I mentioned in an earlier "Literarture" posting on Arturo Perez-Reverte's THE PAINTER OF BATTLES that I have a collecting passion for literature in three fields -- legal fiction, art fiction, and political thrillers/espionage fiction. This includes first editions of all of John Ralston Saul's first four novels, including the taut and lean inaugural book, The Birds of Prey, a cause celebre book in France (written while JRS lived in Paris during a certain globe-trotting, swashbuckling period in his life) that I recommend highly.

The specific book I wish to recommend in this posting is the second in the Field Trilogy books, named after a journalist named Field who knocks about Southeast Asia forever looking for his moral compass. This second Field book is called The Next Best Thing. (The other two Field books are Baraka, the first, and The Paradise Eaters, the second.) Here is the blurb on the book from JRS's own site, which is a little tighter and shorter than the book jacket blurb of the first edition:

James Spenser is a man obsessed by beauty – a collector haunted by his almost supernatural response to art.

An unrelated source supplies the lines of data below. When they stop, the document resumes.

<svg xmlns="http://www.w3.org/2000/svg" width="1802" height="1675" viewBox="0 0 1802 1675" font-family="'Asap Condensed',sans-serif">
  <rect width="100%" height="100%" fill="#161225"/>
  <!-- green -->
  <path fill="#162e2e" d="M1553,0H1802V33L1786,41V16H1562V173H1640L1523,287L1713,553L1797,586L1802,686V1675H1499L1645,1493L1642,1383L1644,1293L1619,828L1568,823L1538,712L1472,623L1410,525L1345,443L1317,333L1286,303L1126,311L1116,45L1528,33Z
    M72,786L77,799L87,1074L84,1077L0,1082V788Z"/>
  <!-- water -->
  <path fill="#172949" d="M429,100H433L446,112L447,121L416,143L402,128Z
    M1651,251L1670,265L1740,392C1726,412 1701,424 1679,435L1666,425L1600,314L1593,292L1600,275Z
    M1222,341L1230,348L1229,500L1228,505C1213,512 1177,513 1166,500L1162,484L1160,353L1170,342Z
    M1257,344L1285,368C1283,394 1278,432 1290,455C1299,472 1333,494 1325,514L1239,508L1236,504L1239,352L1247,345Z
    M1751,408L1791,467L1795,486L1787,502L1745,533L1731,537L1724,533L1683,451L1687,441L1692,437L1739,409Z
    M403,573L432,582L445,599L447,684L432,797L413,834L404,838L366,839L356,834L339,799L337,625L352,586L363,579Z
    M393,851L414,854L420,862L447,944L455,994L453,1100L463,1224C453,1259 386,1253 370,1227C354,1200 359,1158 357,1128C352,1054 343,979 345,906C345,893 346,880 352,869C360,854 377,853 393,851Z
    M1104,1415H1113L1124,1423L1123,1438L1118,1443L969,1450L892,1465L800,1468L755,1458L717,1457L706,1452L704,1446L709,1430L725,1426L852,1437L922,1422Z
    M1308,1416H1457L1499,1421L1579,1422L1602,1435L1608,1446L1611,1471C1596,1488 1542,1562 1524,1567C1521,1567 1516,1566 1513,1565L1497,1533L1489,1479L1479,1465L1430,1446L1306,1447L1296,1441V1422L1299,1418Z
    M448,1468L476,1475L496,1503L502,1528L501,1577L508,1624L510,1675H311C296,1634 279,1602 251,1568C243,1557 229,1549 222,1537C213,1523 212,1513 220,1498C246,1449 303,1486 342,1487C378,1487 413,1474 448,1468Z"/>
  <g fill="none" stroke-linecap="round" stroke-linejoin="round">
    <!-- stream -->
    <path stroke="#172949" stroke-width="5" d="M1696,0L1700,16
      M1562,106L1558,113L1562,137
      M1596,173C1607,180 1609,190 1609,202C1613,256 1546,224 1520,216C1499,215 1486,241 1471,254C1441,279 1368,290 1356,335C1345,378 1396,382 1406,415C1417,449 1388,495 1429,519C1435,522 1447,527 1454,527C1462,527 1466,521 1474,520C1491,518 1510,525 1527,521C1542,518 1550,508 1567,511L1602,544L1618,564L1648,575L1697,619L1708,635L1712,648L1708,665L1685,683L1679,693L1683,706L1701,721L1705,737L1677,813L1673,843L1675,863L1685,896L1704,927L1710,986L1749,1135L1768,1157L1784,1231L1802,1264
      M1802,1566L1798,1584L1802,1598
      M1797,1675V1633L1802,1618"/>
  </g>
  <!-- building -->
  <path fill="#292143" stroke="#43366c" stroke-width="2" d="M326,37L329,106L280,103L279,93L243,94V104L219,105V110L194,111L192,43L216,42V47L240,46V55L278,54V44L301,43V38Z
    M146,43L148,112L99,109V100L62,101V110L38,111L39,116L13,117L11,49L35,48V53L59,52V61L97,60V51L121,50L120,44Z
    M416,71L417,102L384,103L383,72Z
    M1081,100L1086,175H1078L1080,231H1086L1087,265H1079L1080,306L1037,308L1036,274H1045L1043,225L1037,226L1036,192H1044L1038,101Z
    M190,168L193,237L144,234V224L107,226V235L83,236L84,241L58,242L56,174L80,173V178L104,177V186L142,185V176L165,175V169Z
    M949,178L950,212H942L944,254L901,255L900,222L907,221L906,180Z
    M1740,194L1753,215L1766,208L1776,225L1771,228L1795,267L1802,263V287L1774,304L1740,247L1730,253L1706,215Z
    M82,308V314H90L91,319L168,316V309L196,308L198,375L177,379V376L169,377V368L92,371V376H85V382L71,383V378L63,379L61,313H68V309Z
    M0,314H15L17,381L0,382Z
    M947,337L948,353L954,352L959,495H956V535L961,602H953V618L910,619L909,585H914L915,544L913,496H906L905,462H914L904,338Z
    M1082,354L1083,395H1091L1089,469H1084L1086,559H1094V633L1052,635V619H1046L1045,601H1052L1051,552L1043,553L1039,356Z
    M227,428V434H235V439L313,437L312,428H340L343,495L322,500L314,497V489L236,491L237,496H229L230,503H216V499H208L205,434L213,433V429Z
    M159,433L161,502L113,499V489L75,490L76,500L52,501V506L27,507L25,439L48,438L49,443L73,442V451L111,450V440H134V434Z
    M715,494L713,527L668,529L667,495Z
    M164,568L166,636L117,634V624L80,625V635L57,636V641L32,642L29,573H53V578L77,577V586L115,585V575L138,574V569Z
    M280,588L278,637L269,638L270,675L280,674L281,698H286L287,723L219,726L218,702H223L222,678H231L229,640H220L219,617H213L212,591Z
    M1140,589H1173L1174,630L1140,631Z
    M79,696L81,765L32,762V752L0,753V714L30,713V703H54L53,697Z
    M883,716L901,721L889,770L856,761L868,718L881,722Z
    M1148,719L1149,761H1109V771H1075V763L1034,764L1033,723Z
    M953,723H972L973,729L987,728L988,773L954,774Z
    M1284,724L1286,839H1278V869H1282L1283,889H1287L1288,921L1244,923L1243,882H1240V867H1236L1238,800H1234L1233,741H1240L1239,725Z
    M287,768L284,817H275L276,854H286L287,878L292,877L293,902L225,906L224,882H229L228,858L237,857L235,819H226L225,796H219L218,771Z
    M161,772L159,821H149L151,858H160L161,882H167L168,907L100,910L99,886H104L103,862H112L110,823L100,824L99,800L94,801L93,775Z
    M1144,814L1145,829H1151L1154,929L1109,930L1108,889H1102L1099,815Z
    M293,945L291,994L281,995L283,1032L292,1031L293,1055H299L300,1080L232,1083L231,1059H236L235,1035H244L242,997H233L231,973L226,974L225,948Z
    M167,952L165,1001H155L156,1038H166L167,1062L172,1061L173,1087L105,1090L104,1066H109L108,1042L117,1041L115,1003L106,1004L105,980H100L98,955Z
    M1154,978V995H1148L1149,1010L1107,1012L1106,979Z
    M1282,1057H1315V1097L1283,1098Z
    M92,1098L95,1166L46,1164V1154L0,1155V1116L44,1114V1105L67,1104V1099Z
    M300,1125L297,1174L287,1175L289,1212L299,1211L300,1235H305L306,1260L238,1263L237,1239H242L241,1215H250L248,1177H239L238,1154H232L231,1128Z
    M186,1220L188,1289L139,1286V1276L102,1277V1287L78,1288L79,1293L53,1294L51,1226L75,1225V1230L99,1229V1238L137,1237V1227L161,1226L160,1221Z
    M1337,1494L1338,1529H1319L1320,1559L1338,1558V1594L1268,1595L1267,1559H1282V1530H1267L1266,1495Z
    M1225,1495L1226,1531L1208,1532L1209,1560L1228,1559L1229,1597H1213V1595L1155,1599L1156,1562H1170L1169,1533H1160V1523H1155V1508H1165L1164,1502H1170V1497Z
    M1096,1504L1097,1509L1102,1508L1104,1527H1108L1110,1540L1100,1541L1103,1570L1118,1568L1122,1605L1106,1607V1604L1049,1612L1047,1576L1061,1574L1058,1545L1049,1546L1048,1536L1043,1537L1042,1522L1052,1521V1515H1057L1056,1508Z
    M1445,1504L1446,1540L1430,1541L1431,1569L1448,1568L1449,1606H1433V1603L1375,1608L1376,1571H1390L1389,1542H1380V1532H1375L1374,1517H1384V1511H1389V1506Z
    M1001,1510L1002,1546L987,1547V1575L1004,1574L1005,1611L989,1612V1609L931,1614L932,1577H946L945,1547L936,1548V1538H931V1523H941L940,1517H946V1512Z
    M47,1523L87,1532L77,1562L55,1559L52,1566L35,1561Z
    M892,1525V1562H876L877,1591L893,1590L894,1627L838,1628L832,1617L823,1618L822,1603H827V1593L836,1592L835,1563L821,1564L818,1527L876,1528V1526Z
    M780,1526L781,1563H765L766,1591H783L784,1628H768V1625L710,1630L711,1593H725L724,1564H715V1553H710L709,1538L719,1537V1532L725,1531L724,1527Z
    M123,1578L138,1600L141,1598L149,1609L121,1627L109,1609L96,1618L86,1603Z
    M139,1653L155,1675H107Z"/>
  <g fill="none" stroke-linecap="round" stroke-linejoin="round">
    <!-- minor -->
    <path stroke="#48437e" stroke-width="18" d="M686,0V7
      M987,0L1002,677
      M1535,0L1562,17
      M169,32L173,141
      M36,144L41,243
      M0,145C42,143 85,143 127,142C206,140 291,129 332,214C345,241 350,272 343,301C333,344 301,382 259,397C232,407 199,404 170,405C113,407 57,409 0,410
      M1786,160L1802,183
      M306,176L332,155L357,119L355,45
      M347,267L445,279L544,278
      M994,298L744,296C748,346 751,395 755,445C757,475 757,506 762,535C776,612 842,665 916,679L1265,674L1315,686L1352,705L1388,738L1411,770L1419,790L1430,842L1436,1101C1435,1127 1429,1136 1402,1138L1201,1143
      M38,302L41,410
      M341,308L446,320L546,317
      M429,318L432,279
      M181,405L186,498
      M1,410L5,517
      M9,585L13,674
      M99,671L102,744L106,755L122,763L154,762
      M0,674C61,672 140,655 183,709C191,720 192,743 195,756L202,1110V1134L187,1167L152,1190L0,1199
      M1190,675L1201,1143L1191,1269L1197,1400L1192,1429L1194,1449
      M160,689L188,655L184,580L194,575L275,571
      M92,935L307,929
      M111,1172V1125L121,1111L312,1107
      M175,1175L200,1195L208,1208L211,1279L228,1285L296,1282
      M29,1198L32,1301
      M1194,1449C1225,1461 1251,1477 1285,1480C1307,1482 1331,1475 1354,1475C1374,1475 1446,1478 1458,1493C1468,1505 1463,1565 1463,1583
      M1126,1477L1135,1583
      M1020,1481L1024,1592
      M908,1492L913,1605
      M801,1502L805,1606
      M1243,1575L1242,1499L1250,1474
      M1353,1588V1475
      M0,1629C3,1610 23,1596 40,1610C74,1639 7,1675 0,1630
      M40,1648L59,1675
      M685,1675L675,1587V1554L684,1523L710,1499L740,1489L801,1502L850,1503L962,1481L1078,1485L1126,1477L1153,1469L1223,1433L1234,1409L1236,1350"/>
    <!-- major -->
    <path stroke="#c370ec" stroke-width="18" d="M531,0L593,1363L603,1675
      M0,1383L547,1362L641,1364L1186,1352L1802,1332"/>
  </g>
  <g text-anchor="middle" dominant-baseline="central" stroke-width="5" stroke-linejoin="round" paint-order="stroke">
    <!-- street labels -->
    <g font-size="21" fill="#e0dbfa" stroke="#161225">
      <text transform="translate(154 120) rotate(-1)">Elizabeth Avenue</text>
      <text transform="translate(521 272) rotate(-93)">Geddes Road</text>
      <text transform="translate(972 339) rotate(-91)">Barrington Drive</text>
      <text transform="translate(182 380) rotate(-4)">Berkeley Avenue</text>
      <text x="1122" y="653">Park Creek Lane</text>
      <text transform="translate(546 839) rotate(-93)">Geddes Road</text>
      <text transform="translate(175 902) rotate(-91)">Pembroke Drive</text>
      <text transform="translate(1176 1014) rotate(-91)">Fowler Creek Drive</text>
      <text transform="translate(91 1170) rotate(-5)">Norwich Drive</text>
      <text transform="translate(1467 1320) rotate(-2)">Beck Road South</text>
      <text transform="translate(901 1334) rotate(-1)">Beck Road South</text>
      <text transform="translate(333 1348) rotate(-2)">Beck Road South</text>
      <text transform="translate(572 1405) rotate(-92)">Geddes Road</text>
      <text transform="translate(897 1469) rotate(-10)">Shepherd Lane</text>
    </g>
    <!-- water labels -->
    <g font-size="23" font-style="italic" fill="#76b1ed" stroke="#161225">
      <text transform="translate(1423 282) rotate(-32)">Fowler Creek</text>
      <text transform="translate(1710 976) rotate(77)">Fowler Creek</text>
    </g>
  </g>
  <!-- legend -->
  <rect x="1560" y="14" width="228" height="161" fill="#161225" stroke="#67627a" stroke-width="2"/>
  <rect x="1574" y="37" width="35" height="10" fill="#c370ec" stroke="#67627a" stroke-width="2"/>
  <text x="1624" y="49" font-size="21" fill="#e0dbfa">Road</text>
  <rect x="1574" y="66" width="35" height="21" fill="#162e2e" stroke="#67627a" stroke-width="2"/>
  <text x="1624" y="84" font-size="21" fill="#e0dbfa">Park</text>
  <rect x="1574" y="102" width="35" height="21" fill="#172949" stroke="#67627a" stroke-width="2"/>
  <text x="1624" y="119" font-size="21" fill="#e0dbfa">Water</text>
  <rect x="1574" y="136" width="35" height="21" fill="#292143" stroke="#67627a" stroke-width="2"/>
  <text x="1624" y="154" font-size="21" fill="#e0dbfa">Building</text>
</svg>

A sophisticated, complex character, he would seem the last man on earth to turn to theft. But his target is exceptional: twenty 11 th-century Buddhas from the deserted city of Pagan, Burma – their value, $1 million each.

Teaming up in Thailand with Field, a drunken expatriate journalist, and Blake, an American Baptist minister-cum-guerilla leader, Spenser finds himself unwittingly embroiled in a deadly web of private and public feuds: from the bizarre relationship between Blake and his girlfriend Marea, with whom Spenser, too, becomes involved, to the bloody rivalries of the guerrilla armies and opium dealers vying for power at any cost. Ruthless leaders and desperate individuals are brought face to face in a life and death struggle for supremacy.

It is the character study and psychological profiling of the impassioned art lover who becomes an obsessed collector, and then an immoral looter of ancient art, that many will find a fascinating aspect of a book that stands firmly in the Graham Greene tradition of the literary political (and indeed adventure) thriller. JRS' insights into the human condition wrapped in a taut fictional narrative deserve to be better known, and enjoyed.

That said, I notice that Vintage Canada's website only has Baraka, the first of the Field Trilogy books, listed as in print (since the book was reissued in 1997 in trade paperback form) and available for purchase. As for The Next Best Thing, the online major book sellers source only three used copies. However, ABEBOOKS.COM reveals many more secondhand copies available, and that is where I would recommend you look for the book. If you go to THIS LINK, you can then narrow the search results on the page to correspond to booksellers nearest you.